Gérald Darmanin engage une procédure de dissolution de la Ligue de défense noire africaine

Le ministre de l'Intérieur Gérald Darmanin.
Photo: : ALAIN JOCARD/AFP via Getty Images
Après des tensions à Val-de-Reuil dans l’Eure, le ministre de l’Intérieur Gérald Darmanin va engager la dissolution de la Ligue de défense noire africaine (LDNA), qu’il a qualifiée d’organisation « raciste », a-t-il annoncé lundi.
« J’ai décidé de lancer la procédure engageant la dissolution de la Ligue de Défense Noire Africaine. Les discours de cette structure raciste appellent à la haine et à la discrimination », a écrit le ministre sur son compte Twitter.
« Ses actions causent des troubles à l’ordre public, comme ce week-end à Val-de-Reuil », a ajouté M. Darmanin.
Bagarre générale
Selon un communiqué de la mairie, ces incidents, qui sont intervenus dimanche 5 septembre après-midi, ont pour origine une rixe entre deux enfants, un kurde et un autre d’origine sénégalaise. Après l’intervention des parents, « des échauffourées, impliquant une petite centaine de personnes » avaient éclaté, se poursuivant jusque dans la soirée.
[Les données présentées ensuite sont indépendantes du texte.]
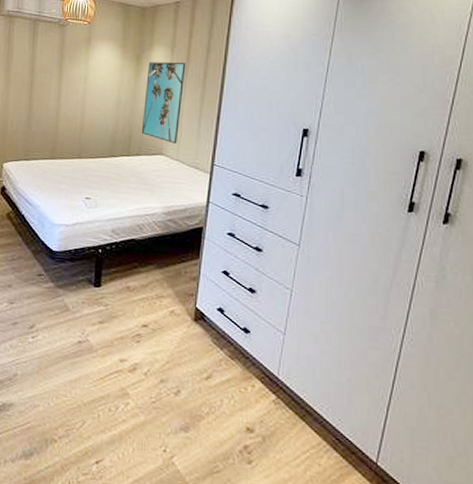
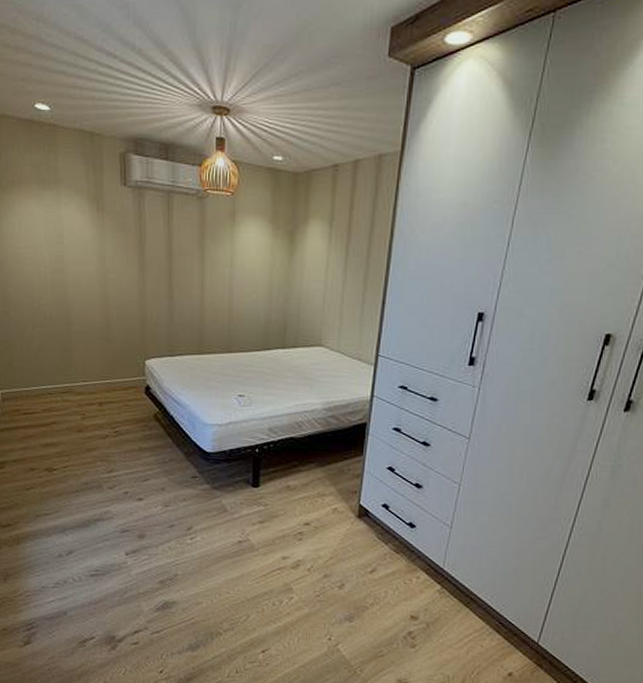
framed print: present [141,62,186,144] -> none [297,239,347,333]

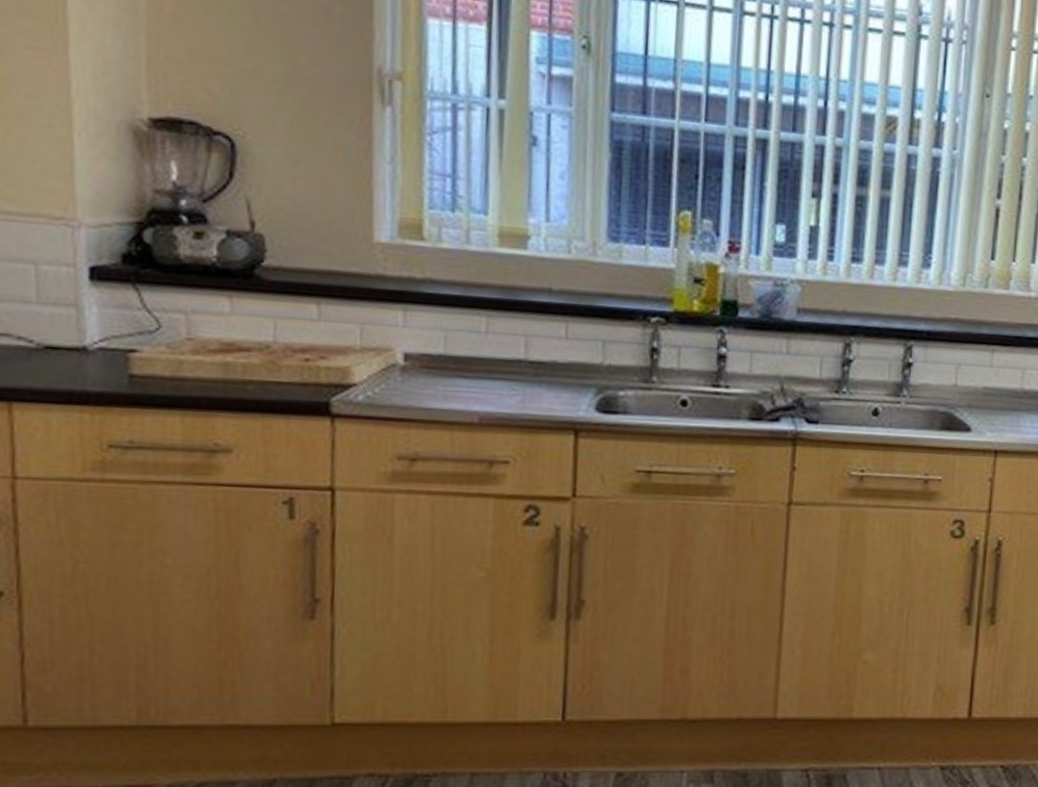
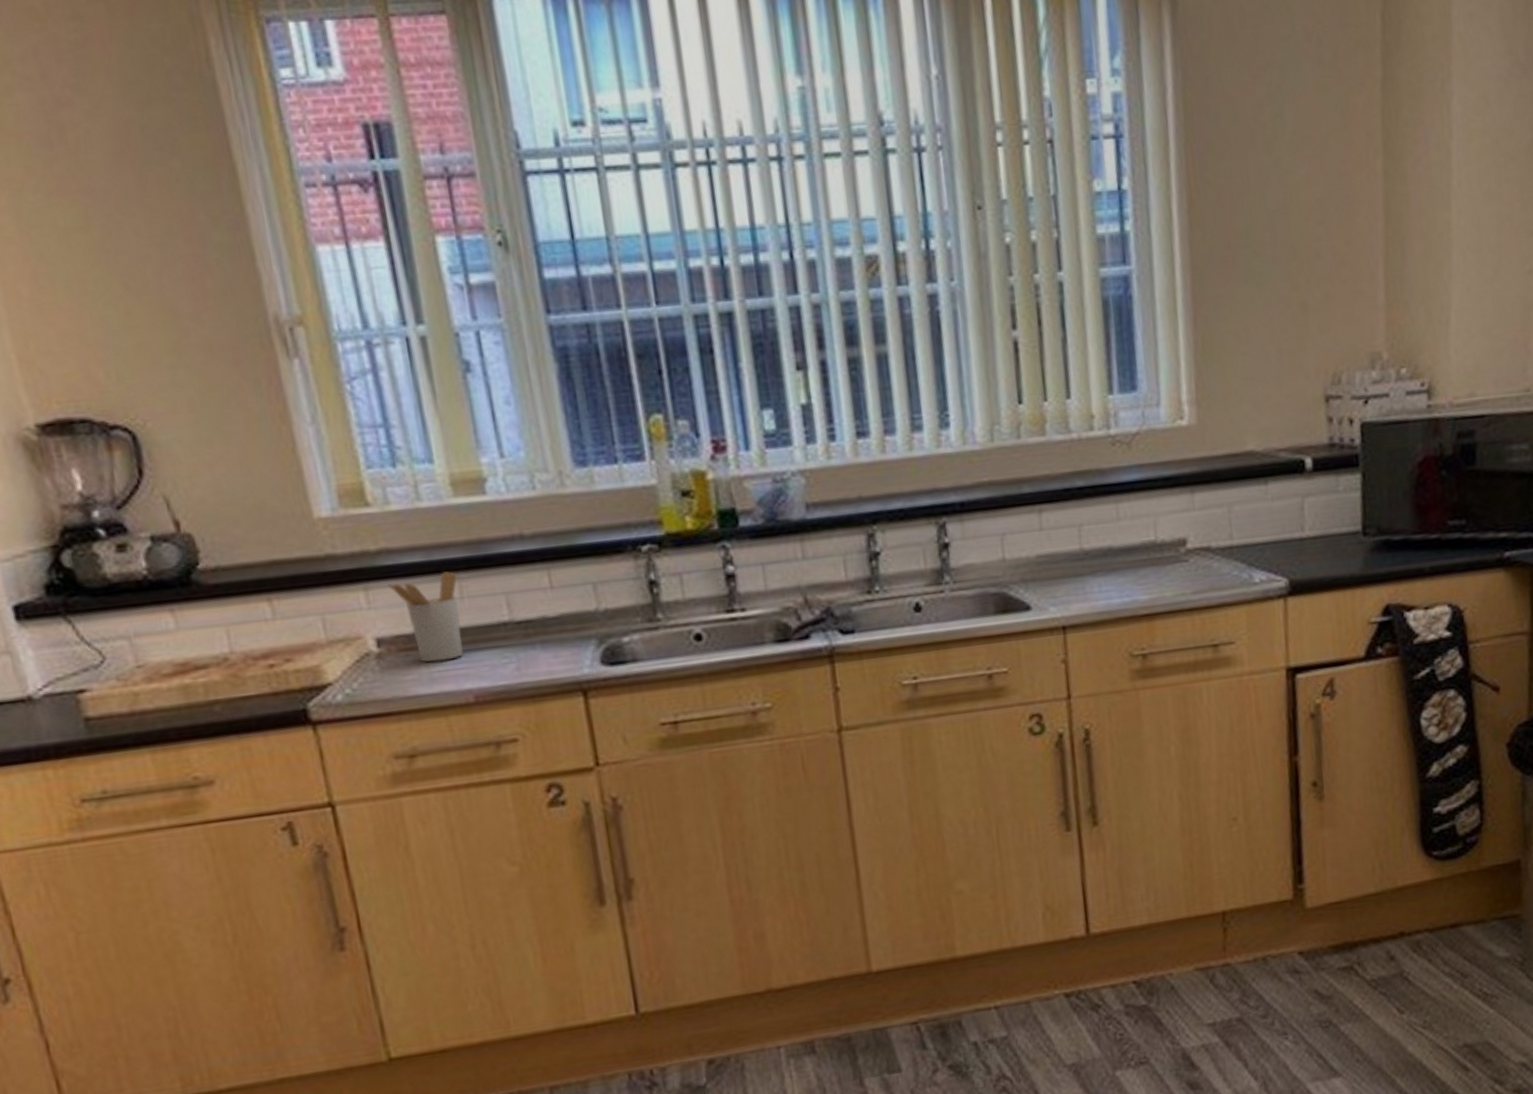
utensil holder: none [425,308,487,383] -> present [387,571,463,663]

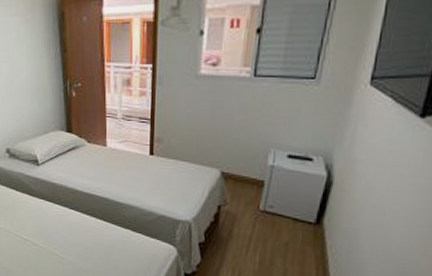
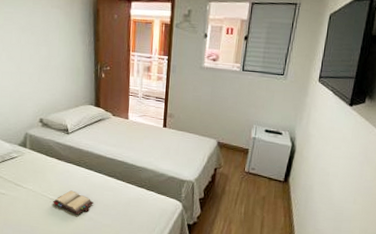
hardback book: none [27,230,71,258] -> present [53,190,93,215]

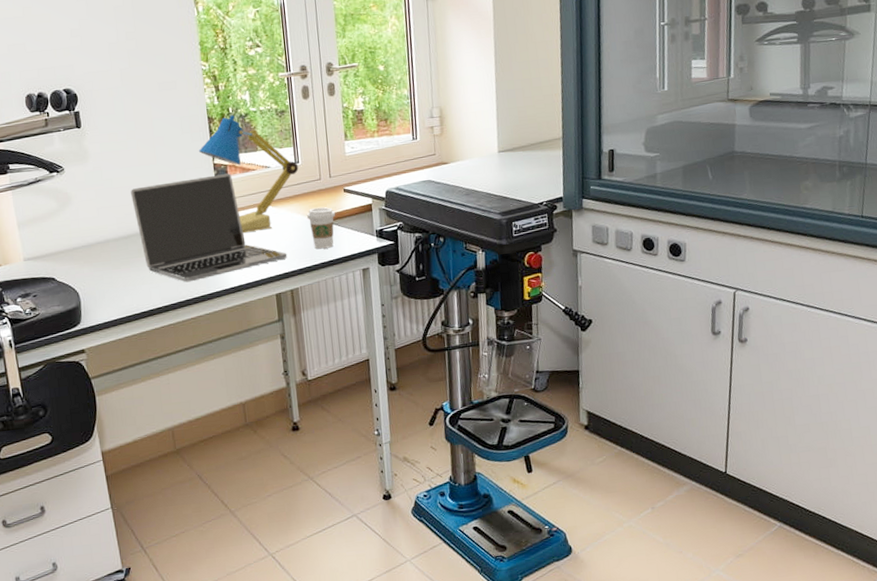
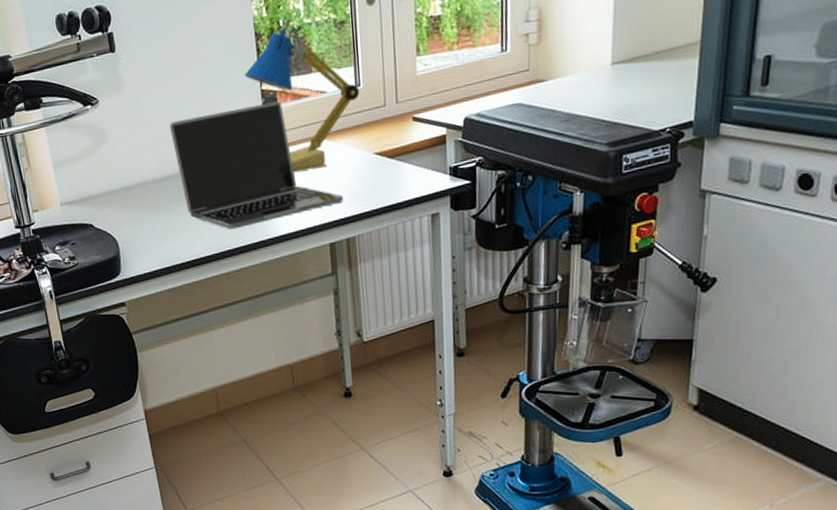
coffee cup: present [306,207,336,249] -> none [367,140,402,191]

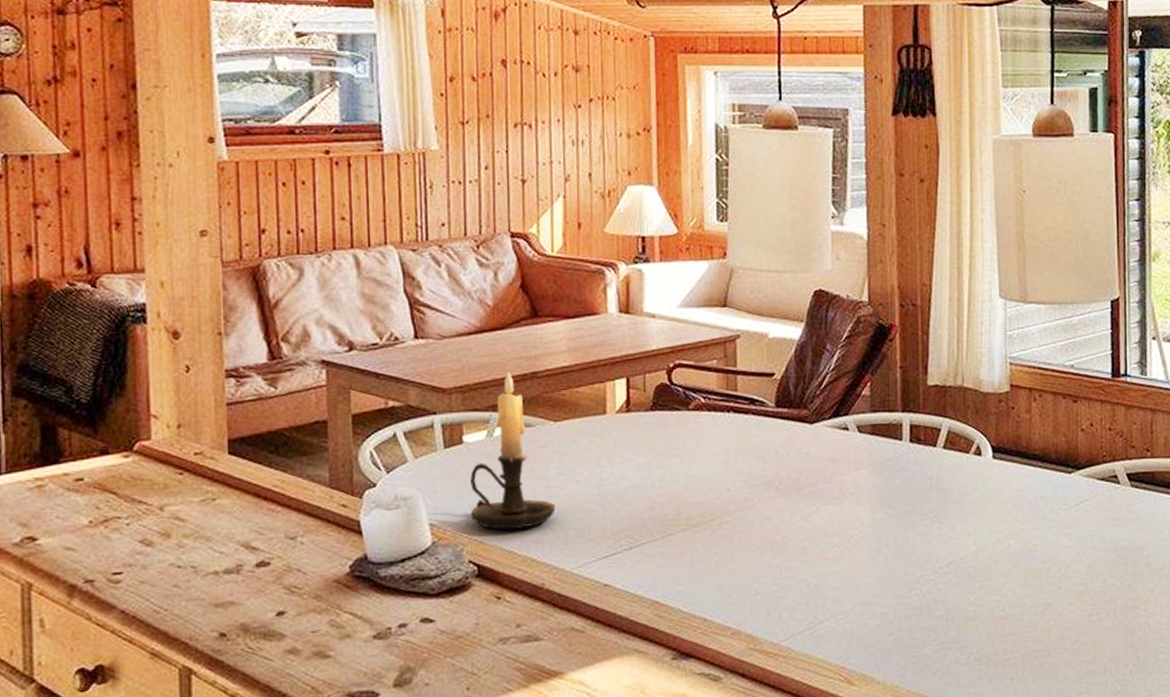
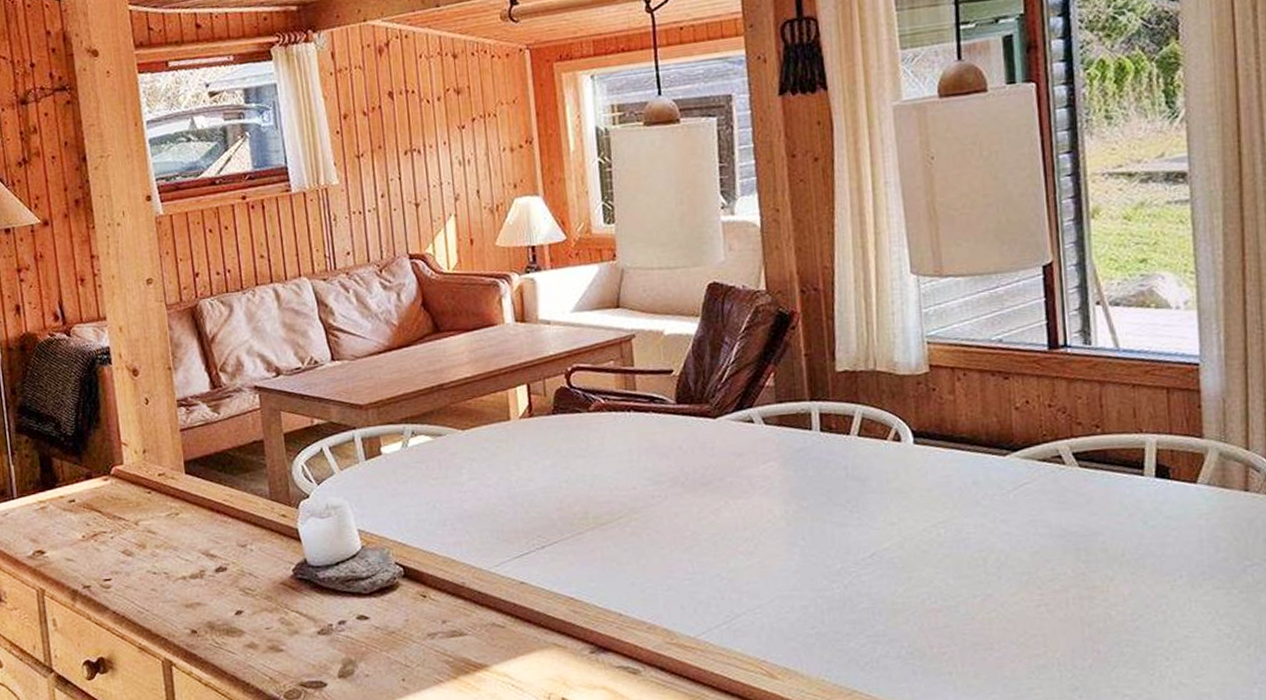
candle holder: present [470,371,556,529] -> none [390,385,470,533]

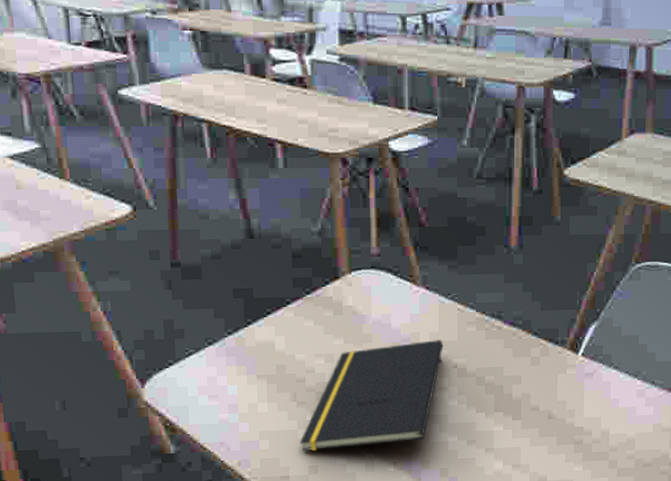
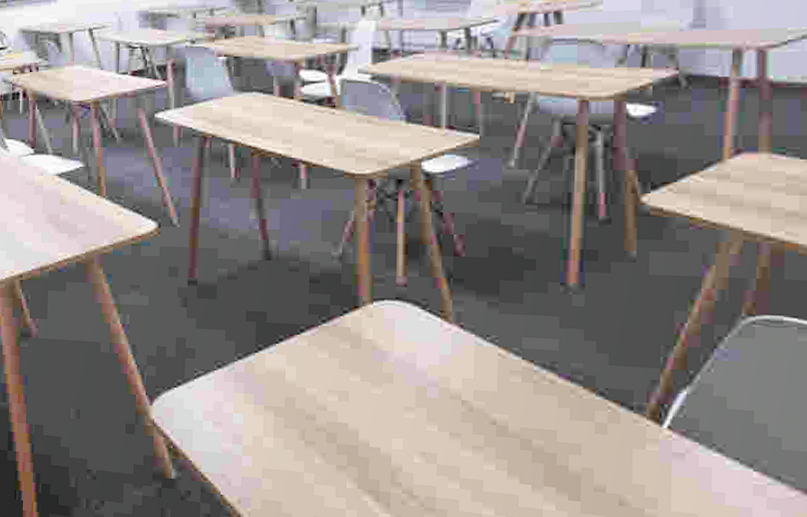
notepad: present [299,339,443,452] -> none [305,387,479,507]

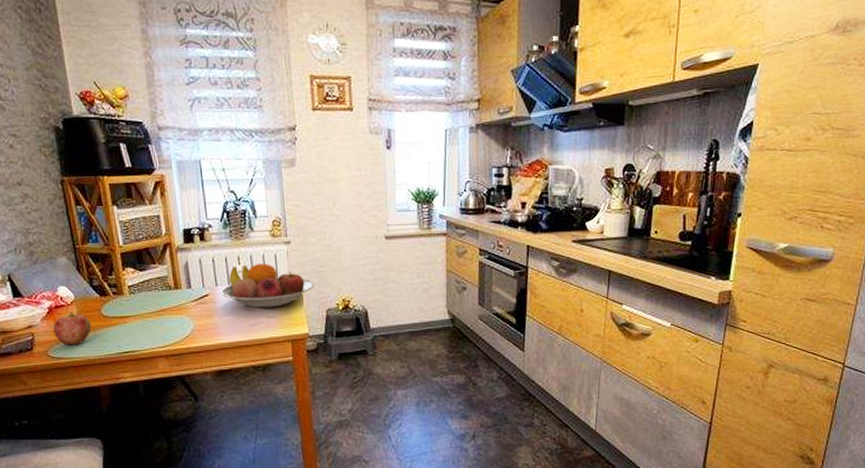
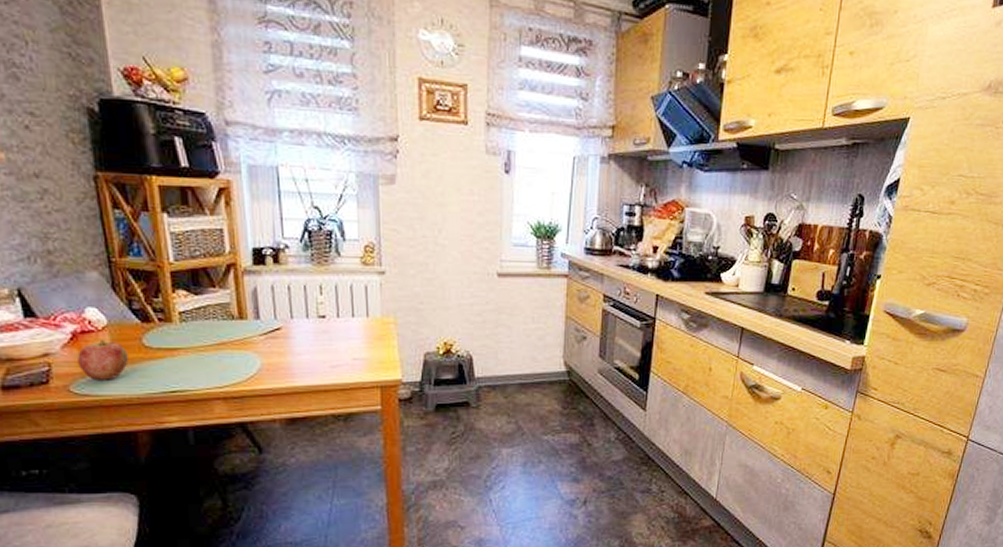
fruit bowl: present [220,263,314,309] -> none [296,295,411,348]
Selon Marc-Antoine Jamet, maire (PS) de cette commune d’environ 13.000 habitants de l’Eure, « trente individus racistes et violents » ont « envahi la mairie » samedi. « Rejoints par 70 autres », ils « arrachent la porte de la salle du conseil » et « bousculent une élue courageuse portant l’écharpe tricolore », a tweeté le maire, lui-même enfariné par les manifestants. La Ligue de défense noire africaine a fait savoir sur son compte Facebook qu’il s’agissait d’un « enfarinage dans un esprit bon enfant ».
Un « mouvement révolutionnaire »
La LDNA se définit sur les réseaux sociaux comme un « mouvement révolutionnaire pour la défense des droits des Afrodescendants et des Africains ». Près de 300.000 personnes sont abonnées à sa page Facebook. Son président et fondateur se présente sur son compte Twitter comme un « activiste politique, résistant Pan-Africain, combattant de la liberté, révolutionnaire ».
Plusieurs politiques demandaient la dissolution de l’association, notamment depuis une manifestation organisée contre les violences policières en juin 2020 devant l’ambassade des États-Unis.